The support for LLaVA and Exaone is in `LLaMAForCausalLM.from_hugging_face()` of [model.py](../../../tensorrt_llm/models/llama/model.py), and can also be taken as examples.
### Models with customized weight layout
For models with different weight layout, users can write the conversion loop explicitly and do customized operations.
```python
# Using the model weights loader for BLOOM
from tensorrt_llm.models.model_weights_loader import ModelWeightsLoader
bloom_dict = {
"transformer": "",
"layers": "h",
"ln_f": "ln_f",
"lm_head": "word_embeddings",
"ln_embed": "word_embeddings_layernorm",
"vocab_embedding": "word_embeddings",
"attention": "self_attention",
"qkv": "query_key_value",
"dense": "dense",
"fc": "dense_h_to_4h",
"proj": "dense_4h_to_h",
"post_layernorm": "post_attention_layernorm",
}
loader = ModelWeightsLoader(external_checkpoint_dir, bloom_dict)
# See ModelWeightsLoader.generate_tllm_weights()
loader.update_key_mapping(trtllm_model)
tllm_weights = {}
for tllm_key, _ in tqdm(trtllm_model.named_parameters()):
if tllm_key.endswith("qkv"):
# Passing the callable handle
tllm_weights.update(loader.load(tllm_key, preprocess=customized_preprocess))
else:
tllm_weights.update(loader.load(tllm_key))
loader.fill(tllm_weights)
```
This will apply `preprocess` after `load_tensor()` and before `postprocess`, and demonstrates how to convert the loaded shard into default HF layout. The loader still have support for precisions quantized from FP16/BF16 (e.g.

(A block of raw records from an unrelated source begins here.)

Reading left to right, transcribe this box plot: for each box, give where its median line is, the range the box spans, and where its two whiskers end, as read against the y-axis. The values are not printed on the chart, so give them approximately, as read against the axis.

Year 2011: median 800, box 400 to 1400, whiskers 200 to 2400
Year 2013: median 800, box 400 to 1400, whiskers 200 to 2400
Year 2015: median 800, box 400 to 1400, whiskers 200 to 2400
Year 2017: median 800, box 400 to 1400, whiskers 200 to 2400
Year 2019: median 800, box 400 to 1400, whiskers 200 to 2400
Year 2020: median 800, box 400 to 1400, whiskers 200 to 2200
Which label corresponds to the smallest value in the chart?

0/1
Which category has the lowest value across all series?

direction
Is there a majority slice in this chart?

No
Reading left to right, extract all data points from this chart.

INT8-wo/INT4-wo), the other precisions may require special operations, and can be addressed inside the `preprocess` function.
The support for Qwen-1 is in `QWenForCausalLM.from_hugging_face()` of [model.py](../../../tensorrt_llm/models/qwen/model.py), and can also be taken as example.
### Fully customized
If the model weights loader cannot satisfy the requirements, users can write the conversion loop totally on their own.
```python
tllm_weights = {}
for tllm_key, param in tqdm(trtllm_model.named_parameters()):
# Load from external checkpoints
# The load_tensor() function can also be called here
tensor = ...
# Convert tensor and set the values according to the config
if trtllm_model.config.quantization.quant_algo == xxx:
...
else:
...
param.value = tensor
```
In this mode, every precision require user's own support.
## Trouble shooting
The weights loader is enabled for LLaMA family models and Qwen models by default with TensorRT flow only.
If users are encountered with failure caused by `ModelWeightsLoader`, a workaround is passing environmental variable `TRTLLM_DISABLE_UNIFIED_CONVERTER=1` to disable the model weights loader and fallback to the legacy path.
This workaround will be removed in future version after the LLaMA/Qwen weights conversion is stable.